Now that we know who’s running in the mayor’s race, here are Ward Room’s updated odds on who'll come out victorious.
Rahm Emanuel: 7-5. Emanuel is the favorite, but I refuse to believe he’s a lock. First of all, he has to overcome the challenge to his residency. And we don’t know who’ll he face in the run-off. Emanuel would have an easy time against Carol Moseley Braun, but he’d get a stiff challenge from Gery Chico. The debates will show how much this federal politician knows about governing the city. And debates matter: in 1983, frontrunner Richard M. Daley was ruined by his inarticulateness, while long-shot Harold Washington talked his way into contention.
Gery Chico: 2-1. When Chico announced, he didn’t look like a very promising candidate. He’s never held office before, and in his one attempt at winning an election, he got 4 percent in a U.S. Senate primary. (In fairness, he was running against Barack Obama.) But so far, Chico has run the most impressive campaign.
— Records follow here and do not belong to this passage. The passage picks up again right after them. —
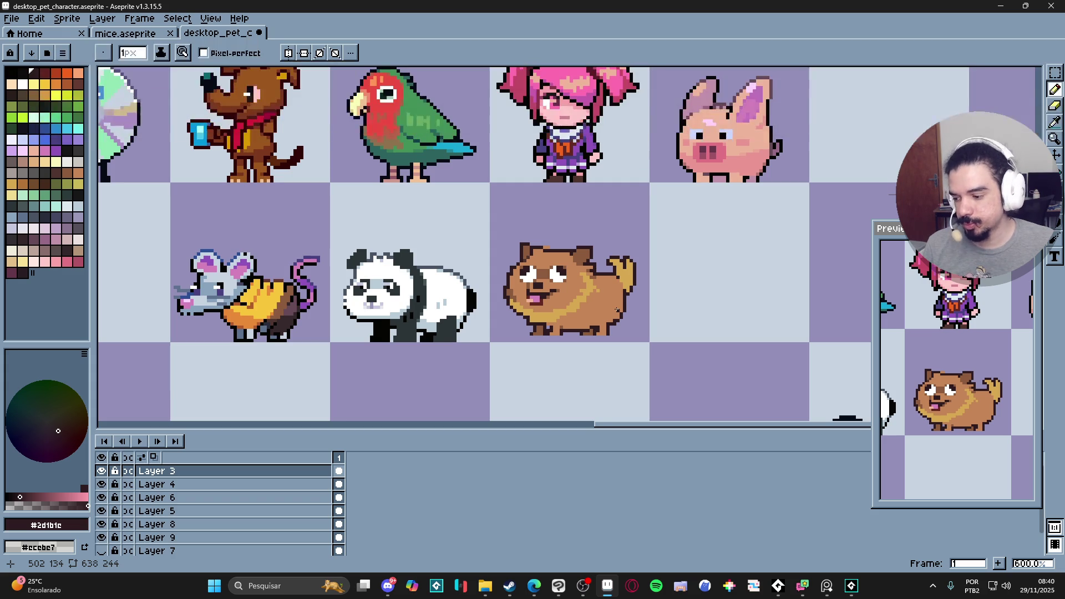
{"action": "scroll", "coordinate": [545, 254], "scroll_direction": "up", "scroll_amount": 4}
- Move the preview window further left and save the character sheet with Ctrl+S
{"action": "key", "text": "e"}
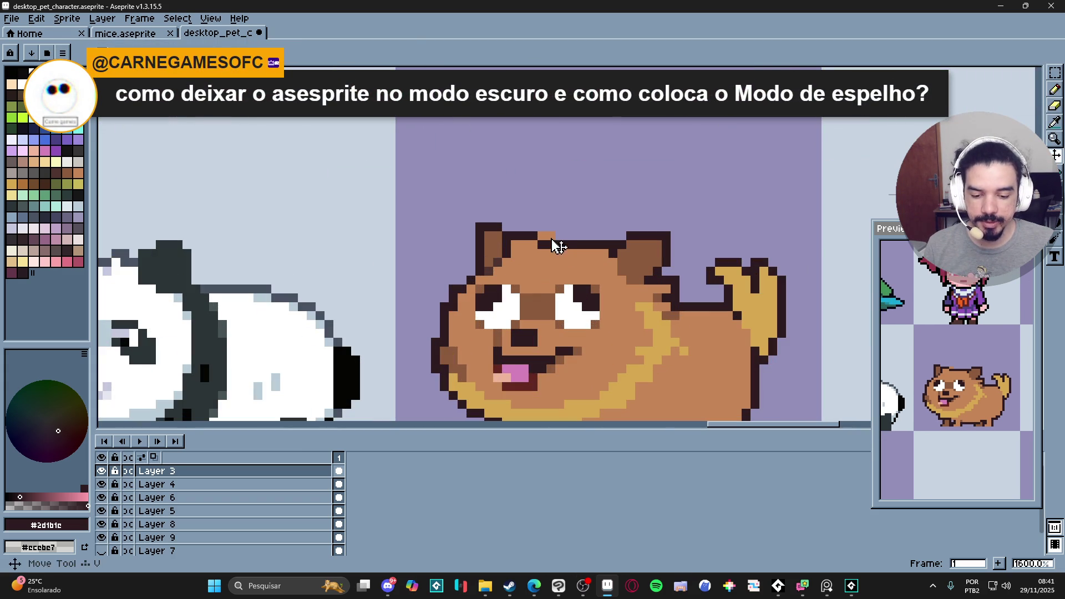
{"action": "key", "text": "b"}
{"action": "scroll", "coordinate": [574, 258], "scroll_direction": "down", "scroll_amount": 4}
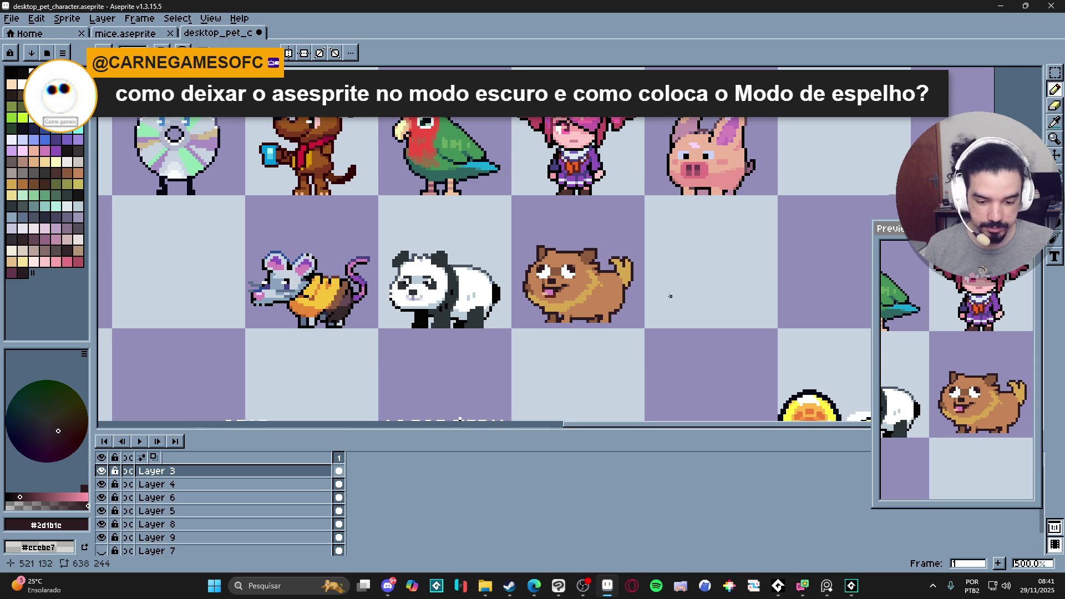
{"action": "mouse_move", "coordinate": [932, 238]}
{"action": "left_mouse_down"}
{"action": "mouse_move", "coordinate": [830, 239]}
{"action": "mouse_move", "coordinate": [865, 242]}
{"action": "left_mouse_up"}
{"action": "scroll", "coordinate": [888, 361], "scroll_direction": "down", "scroll_amount": 2}
{"action": "scroll", "coordinate": [918, 410], "scroll_direction": "up", "scroll_amount": 5}
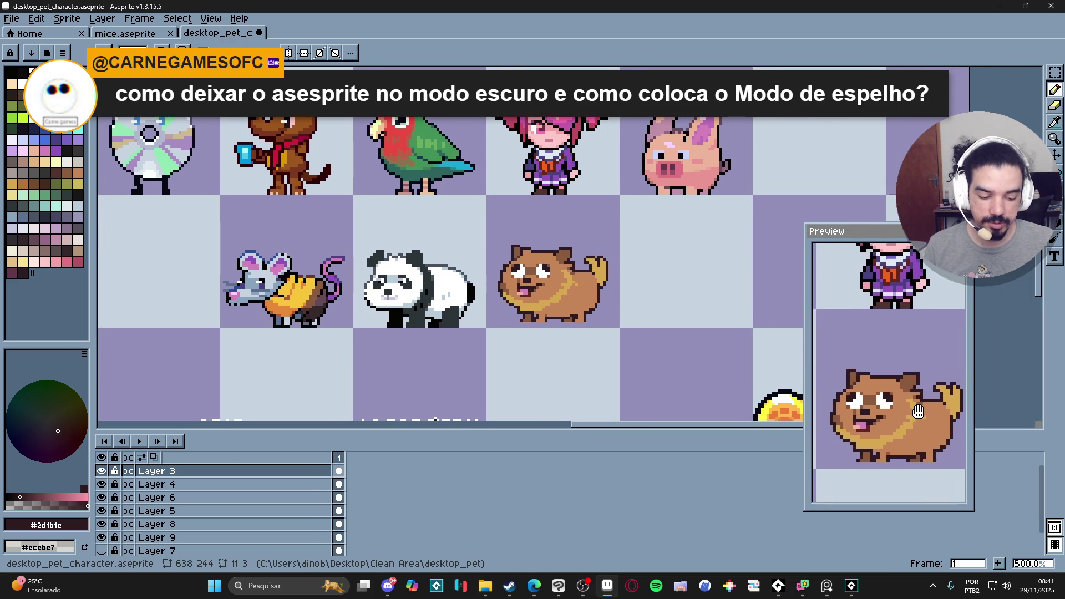
{"action": "scroll", "coordinate": [918, 410], "scroll_direction": "down", "scroll_amount": 1}
{"action": "scroll", "coordinate": [738, 266], "scroll_direction": "up", "scroll_amount": 1}
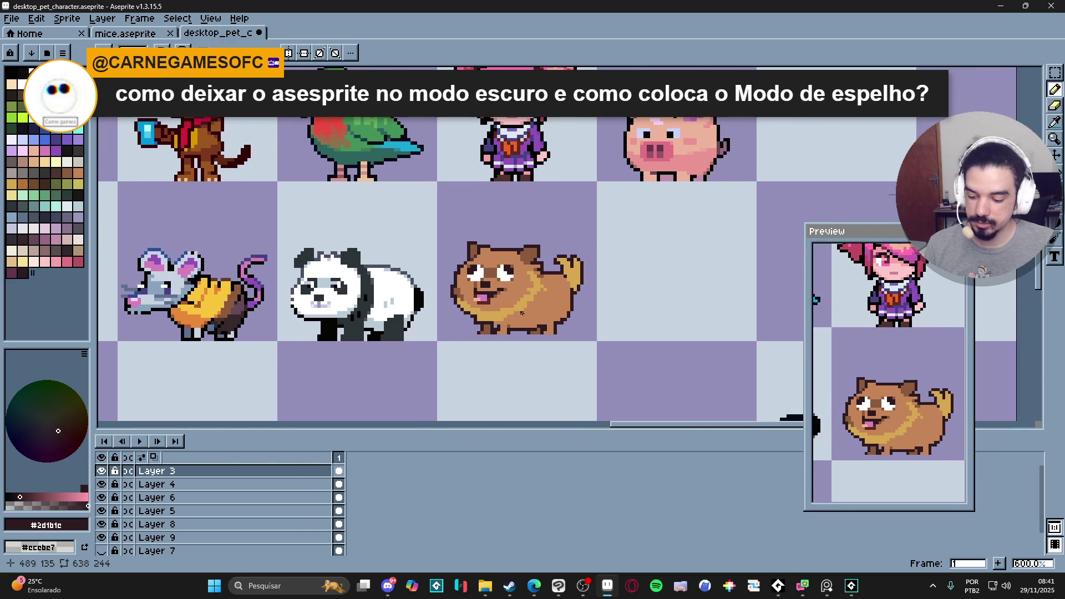
{"action": "key", "text": "ctrl+s"}
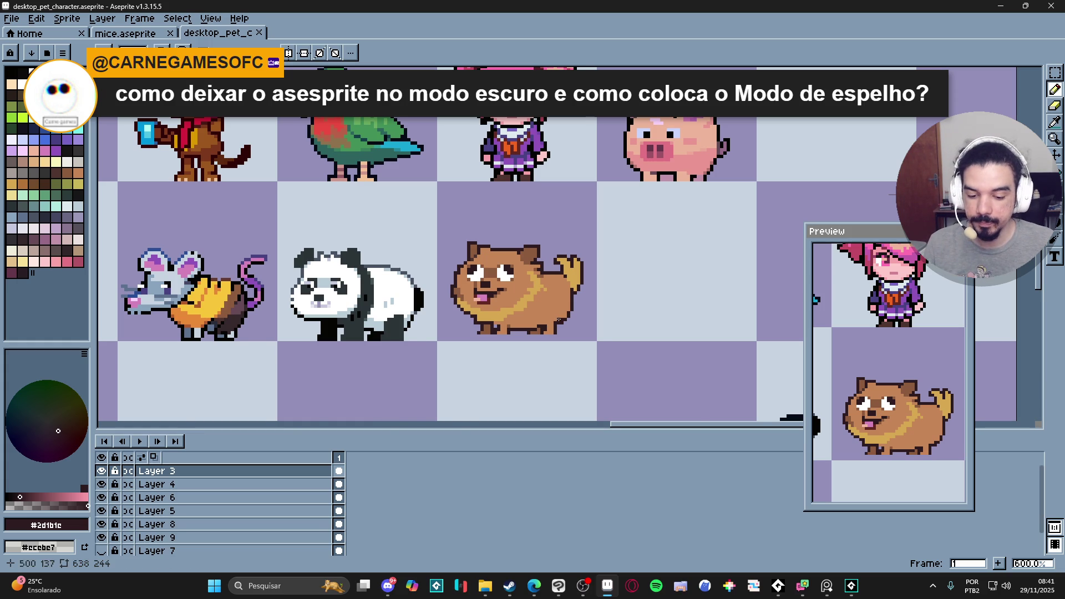
- Make a test rectangular selection at the dog's top-left and deselect it
{"action": "scroll", "coordinate": [582, 308], "scroll_direction": "down", "scroll_amount": 2}
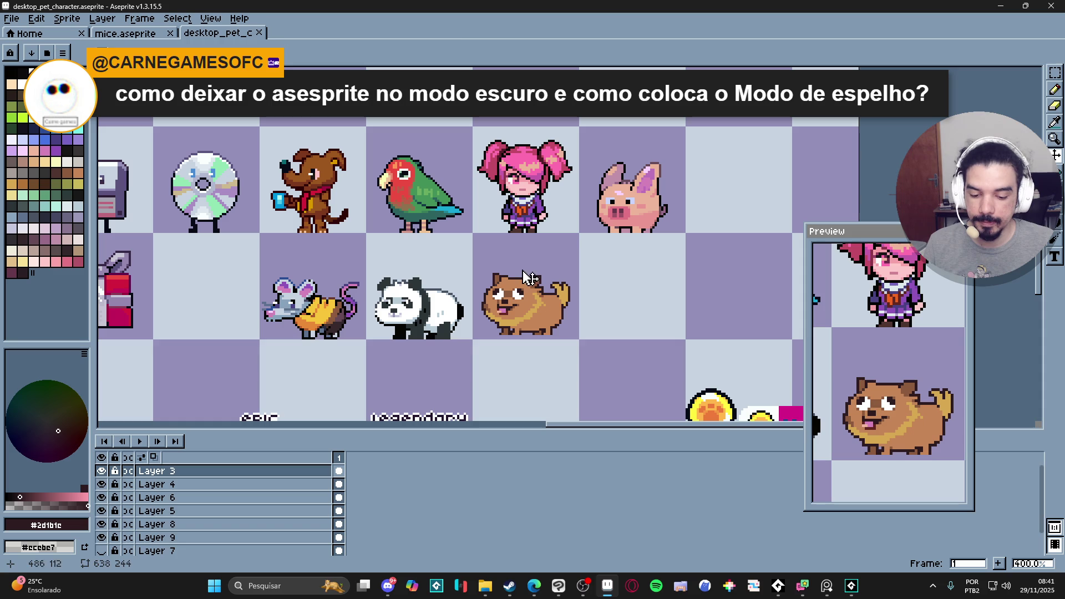
{"action": "key", "text": "m"}
{"action": "scroll", "coordinate": [485, 261], "scroll_direction": "up", "scroll_amount": 1}
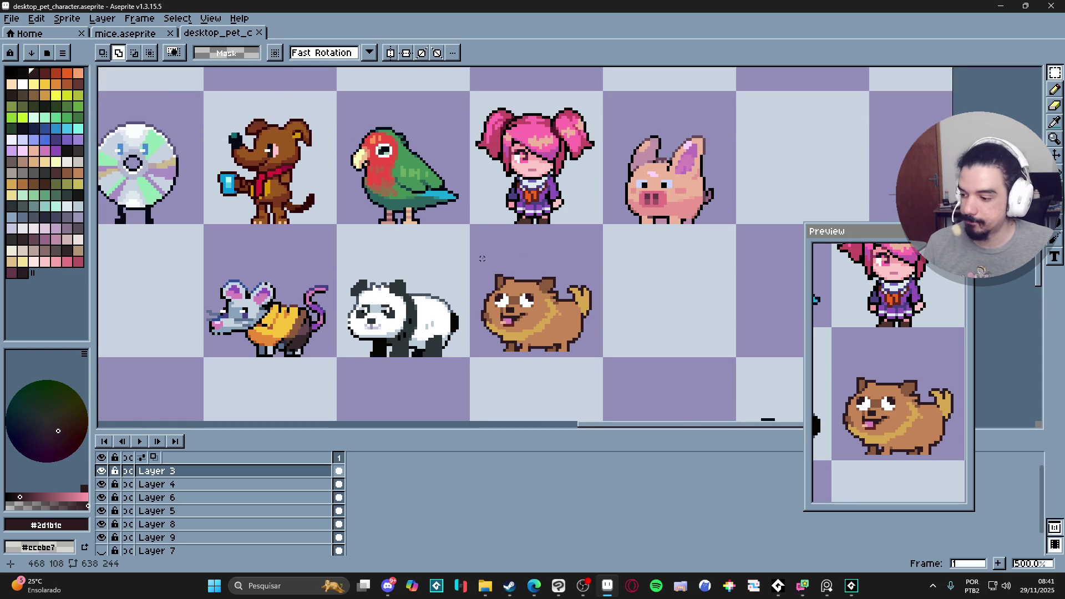
{"action": "left_click_drag", "start_coordinate": [479, 258], "coordinate": [611, 361]}
{"action": "key", "text": "ctrl+d"}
He has a detailed school plan that involves adding 25 days to the calendar and providing every student with a laptop. Paul Vallas endorsed him, and he’s about to win the backing of Ald. Ed Burke, who doesn’t want another all-powerful mayor. For Daleyites, he was the mayor’s chief of staff. For anti-Daleyites, the mayor is pissed at him, for suggesting school reform has lost momentum.
Danny Davis: 7-1. Of the three black candidates, Davis has the best chance of winning, because he has the fewest negatives. So he helped out the Moonies? Pfft. As a pro-Washington alderman during Council Wars, Davis is a revered figure in Chicago’s progressive community, which could help him on the Lakefront. And his congressional district encompasses Chicago’s financial district and its wealthiest neighborhoods, which can’t hurt in fundraising.
James Meeks: 12-1. Meeks has the same problem Bobby Rush had when he ran against Mayor Daley in 1999. He’s so steeped in South Side culture that he can’t appeal to the rest of the Chicago. Meeks’s megachurch has helped him build a power base in his neighborhood, but it makes North Side voters wary of his inclination to separate church and city. Meeks made a huge gaffe when he said he would only pick on gays if he didn’t have anything better to do as mayor. He doesn’t seem to understand that North Siders see the gay movement as a matter of civil rights, not morality.
Carol Moseley Braun: 15-1. Moseley Braun is second in the polls right now, but that’s due to name recognition. She’s going to drop -- also due to name recognition, among those who remember her term in the U.S. Senate. Moseley Braun had a chance to become the most important black politician in America, and she blew it. She ran a chaotic office, and burned through five chiefs of staff in five years. During her vanity presidential campaign, staffers quit over late and missing paychecks. And she wants to run a city with 37,000 employees? This is another vanity campaign by a “recovering politician” who hasn’t recovered.
Miguel del Valle: 20-1. Del Valle was the first candidate to announce, and the first to air a TV ad -- but it only ran for a week. He is seen as the candidate of the Latino community, the smallest of Chicago’s three ethnic groups. Might make the runoff if the three black candidates cancel each other out, and he steals enough Latino votes from Chico, but unlikely. Beating Emanuel in the finals is even less likely. Right now, del Valle is running dead last in the polls.